3.0Il maestro di Delft, 29-10-2010
di - leggi tutte le sue recensioni
Ormai Johannes Vermeer (1632-1675), pittore olandese nato, vissuto e morto nella città di Delft, è assurto al ruolo di superstar della pittura di tutti i tempi. Intorno alle sue opere si scrivono romanzi, si girano film. Moltitudini conoscono il suo nome. Riproduzione dei suoi dipinti di donne che scrivono lettere o suonano la spinetta finiscono sui biglietti d’auguri, sui sottobicchieri, sui foulards, sulle carte da ramino. Insomma, Vermeer è una potenza.
Buffa, benché non nuova, questa cosa, dal momento che fino a tempi relativamente recenti, diciamo fino alla seconda metà del secolo XIX, di questo appartato artista tutti parevano essersi dimenticati.

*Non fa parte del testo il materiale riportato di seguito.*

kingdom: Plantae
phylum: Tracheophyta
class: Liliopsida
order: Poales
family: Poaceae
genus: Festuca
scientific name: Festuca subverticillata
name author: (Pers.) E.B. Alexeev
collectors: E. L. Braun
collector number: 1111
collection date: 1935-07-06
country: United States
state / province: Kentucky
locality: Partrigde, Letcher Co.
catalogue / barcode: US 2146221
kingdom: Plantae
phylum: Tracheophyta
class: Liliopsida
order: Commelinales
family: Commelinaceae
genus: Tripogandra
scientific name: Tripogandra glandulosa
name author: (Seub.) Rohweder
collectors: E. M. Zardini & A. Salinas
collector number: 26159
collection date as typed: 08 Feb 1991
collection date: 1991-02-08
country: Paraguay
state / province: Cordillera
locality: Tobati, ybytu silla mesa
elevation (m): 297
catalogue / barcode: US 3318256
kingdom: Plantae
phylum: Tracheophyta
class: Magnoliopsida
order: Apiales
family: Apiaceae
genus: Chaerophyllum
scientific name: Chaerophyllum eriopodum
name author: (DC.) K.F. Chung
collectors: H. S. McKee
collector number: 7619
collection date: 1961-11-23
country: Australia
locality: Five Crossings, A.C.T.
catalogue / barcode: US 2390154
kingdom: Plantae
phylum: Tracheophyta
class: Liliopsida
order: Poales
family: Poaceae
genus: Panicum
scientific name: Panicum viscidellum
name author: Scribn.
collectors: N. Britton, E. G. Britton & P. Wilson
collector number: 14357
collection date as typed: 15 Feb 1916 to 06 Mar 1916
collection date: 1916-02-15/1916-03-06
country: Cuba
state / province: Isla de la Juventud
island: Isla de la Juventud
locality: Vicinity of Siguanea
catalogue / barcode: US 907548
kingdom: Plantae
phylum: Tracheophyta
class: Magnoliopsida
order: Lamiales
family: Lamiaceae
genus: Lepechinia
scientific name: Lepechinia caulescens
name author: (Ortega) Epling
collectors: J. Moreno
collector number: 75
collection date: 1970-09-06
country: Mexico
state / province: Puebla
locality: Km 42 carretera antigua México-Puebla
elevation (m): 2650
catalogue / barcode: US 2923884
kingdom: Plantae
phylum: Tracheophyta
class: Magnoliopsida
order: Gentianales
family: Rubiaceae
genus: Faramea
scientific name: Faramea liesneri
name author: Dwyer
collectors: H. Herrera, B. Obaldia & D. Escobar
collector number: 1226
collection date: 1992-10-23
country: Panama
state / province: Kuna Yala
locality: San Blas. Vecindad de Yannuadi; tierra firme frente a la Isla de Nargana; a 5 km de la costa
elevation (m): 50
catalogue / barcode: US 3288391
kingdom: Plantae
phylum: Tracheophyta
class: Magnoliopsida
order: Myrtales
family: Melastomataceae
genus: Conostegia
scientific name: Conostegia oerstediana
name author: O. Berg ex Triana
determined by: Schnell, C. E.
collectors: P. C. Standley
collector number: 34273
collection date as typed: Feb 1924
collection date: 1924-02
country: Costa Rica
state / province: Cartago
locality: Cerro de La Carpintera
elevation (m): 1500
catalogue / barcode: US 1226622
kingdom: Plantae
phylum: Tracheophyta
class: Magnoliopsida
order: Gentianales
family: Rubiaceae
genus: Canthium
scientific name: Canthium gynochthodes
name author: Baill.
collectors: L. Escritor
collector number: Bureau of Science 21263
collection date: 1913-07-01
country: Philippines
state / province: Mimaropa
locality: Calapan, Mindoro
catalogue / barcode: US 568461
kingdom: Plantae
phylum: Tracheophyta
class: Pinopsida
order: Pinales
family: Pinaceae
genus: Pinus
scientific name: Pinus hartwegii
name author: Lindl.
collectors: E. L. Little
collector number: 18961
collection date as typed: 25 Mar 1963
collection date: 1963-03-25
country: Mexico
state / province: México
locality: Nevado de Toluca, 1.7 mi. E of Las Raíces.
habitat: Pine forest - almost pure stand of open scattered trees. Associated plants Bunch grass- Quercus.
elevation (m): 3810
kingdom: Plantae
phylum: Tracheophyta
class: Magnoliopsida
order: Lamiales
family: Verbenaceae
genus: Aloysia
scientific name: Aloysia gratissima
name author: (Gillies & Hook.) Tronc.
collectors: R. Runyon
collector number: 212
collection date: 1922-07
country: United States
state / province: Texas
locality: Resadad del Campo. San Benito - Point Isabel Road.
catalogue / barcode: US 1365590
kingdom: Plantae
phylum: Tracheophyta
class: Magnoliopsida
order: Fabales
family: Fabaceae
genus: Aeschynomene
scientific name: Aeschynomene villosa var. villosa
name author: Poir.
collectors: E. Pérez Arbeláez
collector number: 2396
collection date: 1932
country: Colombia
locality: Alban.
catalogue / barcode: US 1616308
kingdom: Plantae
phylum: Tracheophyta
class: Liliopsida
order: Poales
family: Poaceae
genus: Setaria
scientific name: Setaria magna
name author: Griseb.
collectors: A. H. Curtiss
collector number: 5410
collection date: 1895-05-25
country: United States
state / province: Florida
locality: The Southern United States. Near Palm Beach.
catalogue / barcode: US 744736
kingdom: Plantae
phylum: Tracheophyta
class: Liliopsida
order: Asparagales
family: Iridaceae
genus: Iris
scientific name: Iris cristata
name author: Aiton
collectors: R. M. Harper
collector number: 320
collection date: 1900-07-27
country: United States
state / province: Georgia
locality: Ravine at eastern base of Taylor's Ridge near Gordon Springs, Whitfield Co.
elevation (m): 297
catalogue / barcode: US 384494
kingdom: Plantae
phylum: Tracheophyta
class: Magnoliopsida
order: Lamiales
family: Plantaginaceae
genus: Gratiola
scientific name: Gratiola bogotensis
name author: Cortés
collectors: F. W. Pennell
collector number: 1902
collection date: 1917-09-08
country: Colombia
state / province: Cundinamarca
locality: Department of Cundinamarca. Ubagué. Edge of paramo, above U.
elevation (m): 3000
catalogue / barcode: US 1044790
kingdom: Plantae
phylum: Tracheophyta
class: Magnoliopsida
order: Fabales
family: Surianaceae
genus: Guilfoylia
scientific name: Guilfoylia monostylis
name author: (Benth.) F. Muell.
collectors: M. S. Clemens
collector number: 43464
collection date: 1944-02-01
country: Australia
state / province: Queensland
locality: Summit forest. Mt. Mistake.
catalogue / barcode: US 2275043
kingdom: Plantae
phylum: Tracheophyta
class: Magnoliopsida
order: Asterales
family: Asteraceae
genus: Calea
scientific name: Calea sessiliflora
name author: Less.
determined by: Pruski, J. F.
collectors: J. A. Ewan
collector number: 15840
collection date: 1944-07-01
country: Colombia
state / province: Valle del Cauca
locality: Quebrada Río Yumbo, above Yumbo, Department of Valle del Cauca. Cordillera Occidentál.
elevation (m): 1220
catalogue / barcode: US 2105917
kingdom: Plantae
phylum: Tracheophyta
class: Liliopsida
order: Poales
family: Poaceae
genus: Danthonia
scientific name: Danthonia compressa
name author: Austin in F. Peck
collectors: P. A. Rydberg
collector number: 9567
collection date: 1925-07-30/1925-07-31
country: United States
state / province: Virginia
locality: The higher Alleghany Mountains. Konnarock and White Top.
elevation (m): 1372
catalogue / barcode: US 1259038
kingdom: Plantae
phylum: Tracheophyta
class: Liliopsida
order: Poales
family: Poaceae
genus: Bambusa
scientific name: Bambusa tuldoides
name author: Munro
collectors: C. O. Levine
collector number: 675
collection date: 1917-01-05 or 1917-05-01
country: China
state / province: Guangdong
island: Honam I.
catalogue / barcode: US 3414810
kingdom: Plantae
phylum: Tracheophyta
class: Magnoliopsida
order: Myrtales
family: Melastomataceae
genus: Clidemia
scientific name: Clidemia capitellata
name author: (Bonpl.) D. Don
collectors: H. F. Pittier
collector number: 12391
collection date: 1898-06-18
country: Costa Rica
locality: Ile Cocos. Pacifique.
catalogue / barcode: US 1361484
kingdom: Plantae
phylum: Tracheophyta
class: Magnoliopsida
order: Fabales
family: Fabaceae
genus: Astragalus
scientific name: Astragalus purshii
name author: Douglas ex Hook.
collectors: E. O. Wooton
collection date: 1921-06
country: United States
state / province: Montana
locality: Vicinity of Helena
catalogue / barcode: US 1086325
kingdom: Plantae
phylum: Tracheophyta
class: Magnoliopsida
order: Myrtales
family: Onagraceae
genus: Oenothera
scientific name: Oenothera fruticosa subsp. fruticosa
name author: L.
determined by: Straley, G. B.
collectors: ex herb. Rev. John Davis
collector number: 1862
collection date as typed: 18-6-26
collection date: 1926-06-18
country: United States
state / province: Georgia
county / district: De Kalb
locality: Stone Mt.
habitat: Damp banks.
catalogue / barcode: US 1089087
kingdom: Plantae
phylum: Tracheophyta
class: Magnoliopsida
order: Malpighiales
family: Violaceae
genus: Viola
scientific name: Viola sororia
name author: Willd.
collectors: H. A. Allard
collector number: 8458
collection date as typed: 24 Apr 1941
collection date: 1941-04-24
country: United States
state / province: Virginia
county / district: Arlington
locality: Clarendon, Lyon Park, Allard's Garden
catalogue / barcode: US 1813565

Ciò a far sì che uno si chieda: ma come, se era un genio perché ci hanno messo due secoli ad accorgersi di lui? Ebbene, questa cosa ha varie concause. Innanzitutto Vermeer per motivi al contempo misteriosi e affascinanti (in pratica ci si fa fascinare dal mistero), produsse assai poco, ciò soprattutto in relazione ai ritmi di un pittore della sua epoca. Certo, si ha notizia anche di lavori andati perduti, ma ci sono fondati motivi di ritenere che l’opera nella sua globalità non travalichi di molto il numero di quadri che ci sono pervenuti. Inoltre Vermeer aveva diversi omonimi. Pare infatti che chiamarsi Johannes (Jan) Vermeer (o Van Der Meer, altra grafia molto frequente) nei Paesi Bassi a quei tempi equivalesse a chiamarsi Gennaro Esposito a Napoli, numericamente parlando. Ma non solo, tra questi altri J. Vermeer c’erano dei pittori, cosa che inizialmente ha causato una certa confusione nelle attribuzioni. Infine, fino a non molto tempo fa del maestro di Delft si sapeva poco o nulla. Solo in anni recenti, attraverso ricerche approfondite nei registri cittadini e in altri documenti dell’epoca, è stato possibile ricostruire una consequenziale seppur scarna biografia d’artista. Ma non mi dilungo oltre su questa cosa.
Il libro in oggetto a vederlo di prima passata, grafica di copertina, collana in cui eccetera, sembrerebbe una specie di Vermeer for dummies. Fortunatamente non è così, si tratta invece di un testo chiaro e ben argomentato intorno a tutto quanto occorre sapere (e si sa) su questo pittore.